5. The dark. There’s comfort in the dark when I move past the panic of losing light.

May we walk in Beauty!


I woke in the wee hours this morning with this phrase in my head:
The wolves of Samarkand have greenish eyes.

I looked up Samarkand, thinking I was going to be telling a story of the far north, where snow blows around the city walls, only to discover that Samarkand is a city in Uzbekistan, a much warmer place than my mind had conjured. But there are wolves. In fact, Genghis Khan, who conquered Samarkand in 1220, was known as the Blue Wolf. I don’t think I have it in me to write anything so epic as a Genghis Khan story at this point in time.
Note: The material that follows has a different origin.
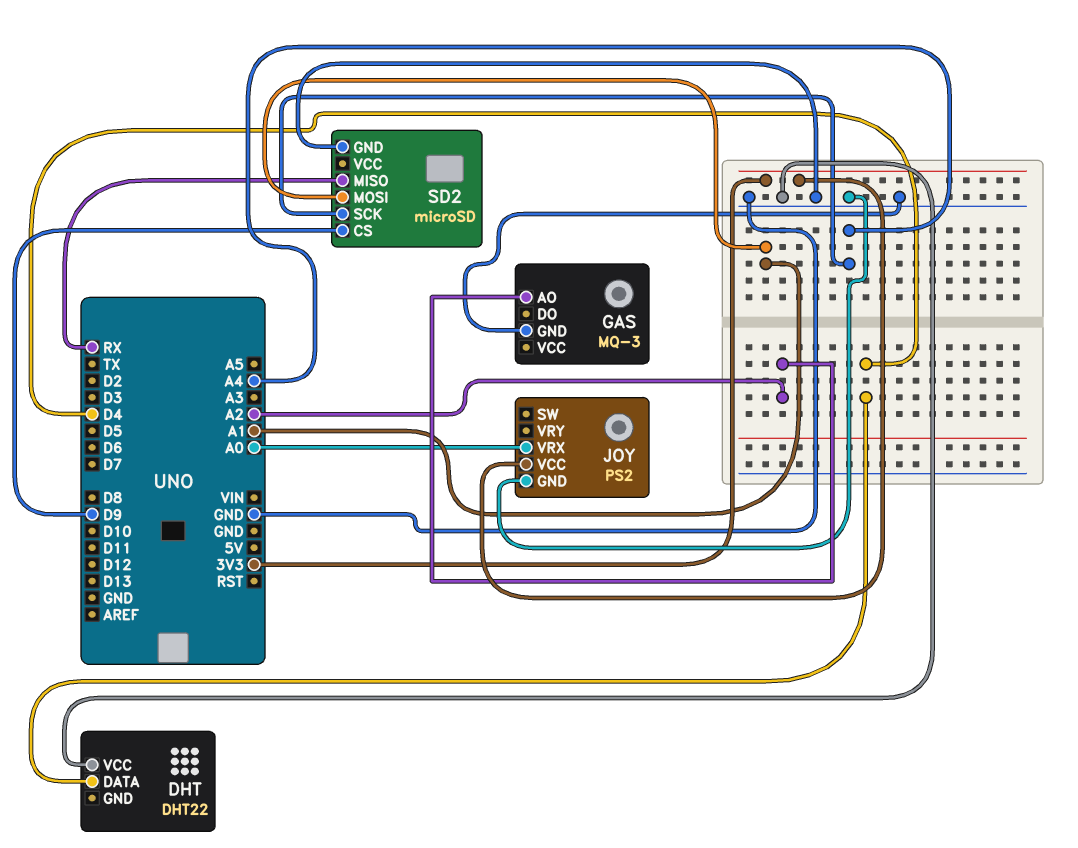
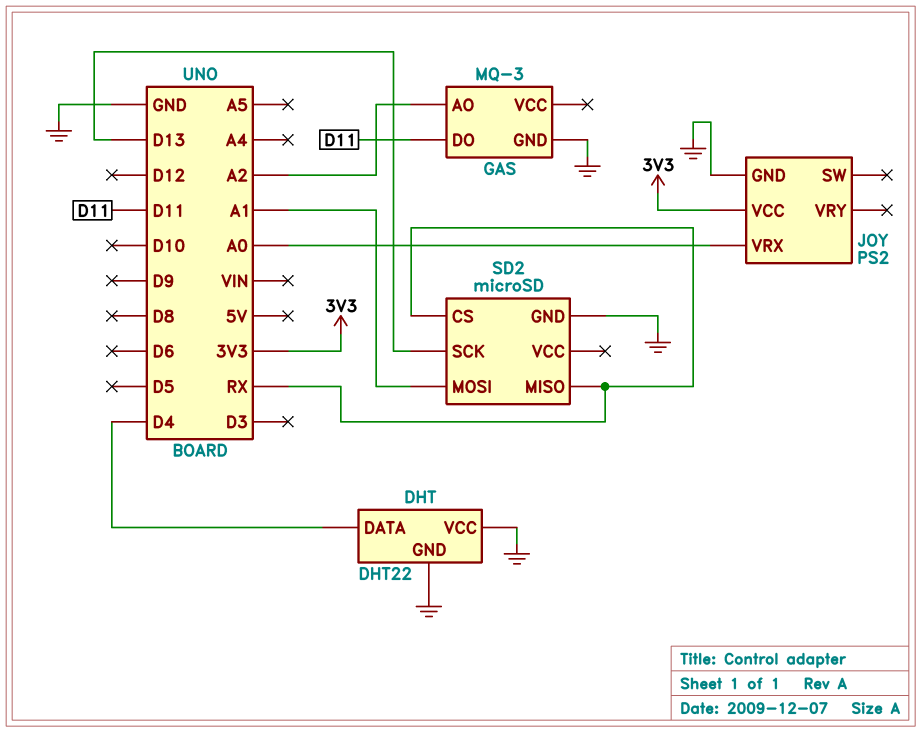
DHT pin GND: none -> GND
GAS pin DO: none -> D11
SD2 pin CS: D9 -> RX
SD2 pin SCK: A4 -> D13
In fact, not being familiar with the words and ways of Uzbekistan, I will change the spelling of my city to make it more mine, though I think I will keep it in the steppes of a place similar to central Asia.

The Wolves of Zammarqand

The wolves of Zammarqand have greenish eyes. At night, when the sheep and the children of the city have been safely enclosed within the walls, Leeta the Storymaker stands on the high wall overlooking the valley and watches for the green glow of their eyes in the starlight, the shadowy forms moving restlessly in moonlight. She hears their singing from the high ridge across the river.

Legends live long in these hills. Leeta is the Storymaker charged with remembering, with telling the ancient tales. Leeta remembers the hi’Story of the ancient Wolf-Queens, when the strong looked after the weak, the powerful encircled the vulnerable, when the city’s power was determined by the strength of its ability to care for all of its members.

Centuries have passed since the times of the Wolf-Queens, since the good of the pack gave way to might and ferocity, since power over others became the rule. The Wolf is still the city’s symbol, a snarling face with bared teeth and angry eyes. But when Leeta wanders the streets, she can find the ancient face of the mother wolf–eyes watchful, patient–carved into the stones of pillars and temples, painted above doorways. As the city was repeatedly re-built upon itself over centuries, it covertly remembered its mothers in quietly lupine statuary and artwork. Anyone with eyes to see–and half a desire to do so–could find them.

On moonlit nights, Leeta goes by secret ways, out of the city, returning in the hushed moments before dawn, leaving a trail of footprints in the dew.

The daughters of Leeta the hi’Storian all have green eyes.